El ambiente selvático que tuvo la actual meseta patagónica
comenzó entonces a cambiar hasta convertirse en desierto. La actividad
volcánica de los Andes selló casi toda aquella Patagonia rebosante de vida bajo
una mortaja de basalto, luego arrancada por el paso de los glaciares. El viento
y la lluvia removieron después la superficie hasta dejar a la vista los huesos
y troncos fosilizados, único vestigio de aquel tiempo. Pero antes ocurrió otro
proceso aún más sorprendente: los árboles caídos y la megafauna muerta entraron
en proceso de fosilización.
La condición para fosilizarse era que, al morir, los restos
fuesen cubiertos rápidamente por capas de sedimento –para no descomponerse–
resultado de un alud, un derrumbe o ceniza volcánica. Luego el agua de lluvia
permeaba la tierra arrastrando minerales que se filtraban en las células de
huesos y troncos. Con el tiempo los minerales se deshidrataron y cristalizaron,
comenzando un proceso de reemplazo molecular del material orgánico por otro
inorgánico. Por eso la forma original no cambió en nada. Pero el resultado es
en verdad una roca moldeada por el hueso o el tronco originales, de los que no
queda nada. Los troncos son de sílice casi puro, por eso su color arena, y los
huesos son más negruzcos porque tienen restos de carbono.
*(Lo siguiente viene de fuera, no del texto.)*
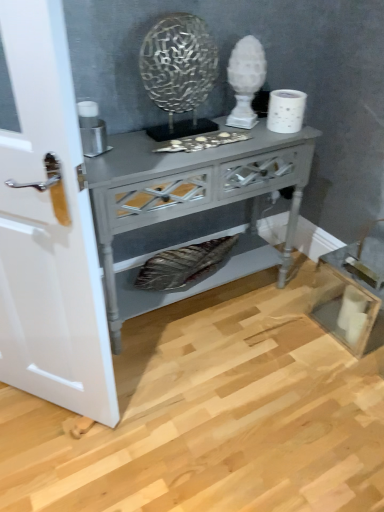
The image size is (384, 512). Identify the location of free space in front of white textured toilet paper at upper right. (271, 140).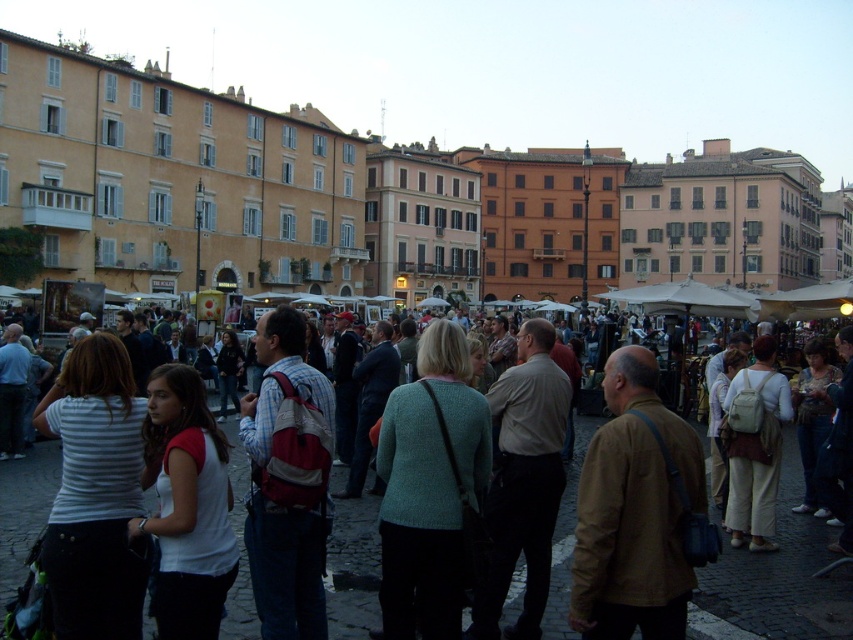
Which is behind, point (738, 225) or point (775, 608)?

The point (738, 225) is behind.

Between point (283, 136) and point (569, 490), which one is positioned behind?

Point (283, 136)

Where is `beige stone buildings at upper left`? The width and height of the screenshot is (853, 640). beige stone buildings at upper left is located at coordinates (268, 195).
Avanzamos sin prisa hasta detenernos junto a una gran roca
para almorzar. El único signo de vida animal en las dos horas de caminata es un
escarabajo caminando sobre el suelo estriado.
En uno de los troncos veo una ínfima canaleta hecha por un
laborioso gusano que lo fue carcomiendo por dentro hace 70 millones de años,
acaso la única actividad que hizo en toda su vida. Pienso en la cantidad de
azares que debieron suceder para que dos hechos tan remotos como banales –mi
mirada sobre ese tronco y un gusanito comiendo– coincidieran en un punto. Más
adelante encuentro otra huella perfecta de cuando el hombre no existía: un
tronco agujereado por las termitas del Cretácico.
Es tan perfecta la fosilización de este bosque que hasta
puedo contar los anillos de crecimiento en algunos de estos troncos que, en
verdad, son el negativo de sí mismos y brotan como reliquias de un tiempo
inconcebible para los mortales: un rastro muy palpable pero sin vida de un
árbol condenado a la eternidad.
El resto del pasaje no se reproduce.